_Given instruction a:_ Translate this sentence from the Java framework description into Spanish: "The framework consists of a Master (i.e. server), a number of Workers (i.e. clients) and a Class Repository in the Master."

_Passage shown:_
★ ★ ★ ★ ★ ★ ★

Reference no: EM133189682
Part 1: Java TCP Streaming, Multi-threading and Object Serialization Programming
The framework consists of a Master (i.e. server), a number of Workers (i.e. clients) and a Class Repository in the Master. The framework is depicted in the following diagram. The framework is a generic computing architecture because the Master and Workers just need to know/follow the interaction contract only so that they can interact with each other via the framework. The specification of the interaction contract is as follows.
1. The interaction contract
The interaction contract between a Worker and the Master consists of:
a. The Task interface defines two standard methods that every compute-task must implements.
package Contract; public interface Task {
public void executeTask(); public Object getResult();
}
b. The TaskList class is a container that holds the titles and the class names of available compute-tasks.

★ ★ ★ ★ ★ ★ ★

_Material:_
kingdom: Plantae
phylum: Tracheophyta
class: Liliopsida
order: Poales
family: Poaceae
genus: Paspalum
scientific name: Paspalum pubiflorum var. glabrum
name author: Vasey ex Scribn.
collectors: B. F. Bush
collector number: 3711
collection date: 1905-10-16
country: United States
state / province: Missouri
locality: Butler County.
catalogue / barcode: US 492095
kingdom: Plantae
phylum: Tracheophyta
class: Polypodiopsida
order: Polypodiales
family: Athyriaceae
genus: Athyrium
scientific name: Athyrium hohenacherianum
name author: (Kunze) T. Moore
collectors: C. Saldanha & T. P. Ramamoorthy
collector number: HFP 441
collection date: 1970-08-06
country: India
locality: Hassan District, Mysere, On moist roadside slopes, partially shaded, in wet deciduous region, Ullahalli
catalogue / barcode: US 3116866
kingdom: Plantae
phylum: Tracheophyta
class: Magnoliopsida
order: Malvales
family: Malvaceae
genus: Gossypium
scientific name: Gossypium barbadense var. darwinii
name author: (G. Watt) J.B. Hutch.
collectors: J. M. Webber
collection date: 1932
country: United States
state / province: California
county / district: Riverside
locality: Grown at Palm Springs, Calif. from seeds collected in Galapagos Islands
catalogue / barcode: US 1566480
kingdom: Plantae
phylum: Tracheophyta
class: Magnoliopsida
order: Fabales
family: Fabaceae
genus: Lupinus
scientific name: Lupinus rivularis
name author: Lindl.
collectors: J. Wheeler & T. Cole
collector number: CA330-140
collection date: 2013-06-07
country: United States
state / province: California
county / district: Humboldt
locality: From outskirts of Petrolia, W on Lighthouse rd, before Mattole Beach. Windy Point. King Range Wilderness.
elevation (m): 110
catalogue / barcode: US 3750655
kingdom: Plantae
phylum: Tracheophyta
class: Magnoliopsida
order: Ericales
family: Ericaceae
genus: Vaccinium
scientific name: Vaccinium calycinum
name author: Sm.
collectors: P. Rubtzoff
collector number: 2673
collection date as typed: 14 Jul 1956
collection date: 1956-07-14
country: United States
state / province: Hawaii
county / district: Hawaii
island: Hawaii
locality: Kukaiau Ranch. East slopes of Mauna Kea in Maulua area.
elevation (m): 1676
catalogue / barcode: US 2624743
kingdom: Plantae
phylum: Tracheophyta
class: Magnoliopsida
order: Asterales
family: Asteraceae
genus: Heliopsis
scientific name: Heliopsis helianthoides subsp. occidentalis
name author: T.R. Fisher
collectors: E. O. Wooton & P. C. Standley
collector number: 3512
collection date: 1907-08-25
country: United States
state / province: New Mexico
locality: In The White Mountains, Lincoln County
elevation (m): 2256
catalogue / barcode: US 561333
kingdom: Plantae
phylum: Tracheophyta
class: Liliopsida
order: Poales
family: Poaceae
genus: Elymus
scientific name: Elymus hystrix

★ ★ ★ ★ ★ ★ ★

_Given instruction b:_ In the listing above, echo back the lines from the one containing "family: Fabaceae" up to and including the one containing "name author: Sm.".

_Complete answer a:_ El marco consta de un Maestro (es decir, el servidor), varios Trabajadores (es decir, los clientes) y un Repositorio de Clases en el Maestro.

_Complete answer b:_
family: Fabaceae
genus: Lupinus
scientific name: Lupinus rivularis
name author: Lindl.
collectors: J. Wheeler & T. Cole
collector number: CA330-140
collection date: 2013-06-07
country: United States
state / province: California
county / district: Humboldt
locality: From outskirts of Petrolia, W on Lighthouse rd, before Mattole Beach. Windy Point. King Range Wilderness.
elevation (m): 110
catalogue / barcode: US 3750655
kingdom: Plantae
phylum: Tracheophyta
class: Magnoliopsida
order: Ericales
family: Ericaceae
genus: Vaccinium
scientific name: Vaccinium calycinum
name author: Sm.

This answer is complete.